Naar aanleiding van de overlegreactie van de Brandweer is de inventarisatie externe veiligheid van de Milieudienst als bijlage bij dit bestemmingsplan gevoegd. De overlegreactie zelf is als bijlage in dit bestemmingsplan opgenomen in bijlage 1. De tekst van de milieuparagraaf is ongewijzigd gebleven.

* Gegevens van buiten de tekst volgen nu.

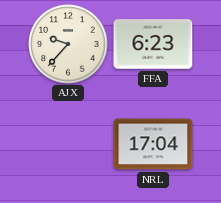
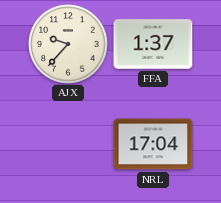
FFA: 6:23 -> 1:37
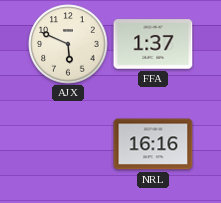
AJX: 9:37 -> 5:49
NRL: 17:04 -> 16:16
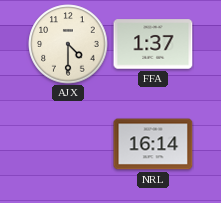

Ad 4. VROM-Inspectie d.d. 6 april 2010

De VROM-Inspectie refereert aan de brief van 26 mei 2009 aan alle colleges van burgemeester en wethouders waarin de minister van VROM heeft aangegeven over welke nationale belangen uit de Realisatieparagraaf Nationaal Ruimtelijk Beleid (RNRB, TK 2007-2008, 31500 nr.1) gemeenten altijd overleg moeten voeren met het Rijk. Gemeenten verzoeken zelf de afzonderlijke rijksdiensten om advies. De VROM-Inspectie coordineert de rijksreactie over onder meer voorontwerp-bestemmingsplannen.

Het bestemmingsplan Helpman geeft geen aanleiding tot het maken van opmerkingen, gelet op de nationale belangen zoals verwoord in de RNRB.

Reactie gemeente:

De opmerking van de VROM-Inspectie wordt voor kennisgeving aangenomen.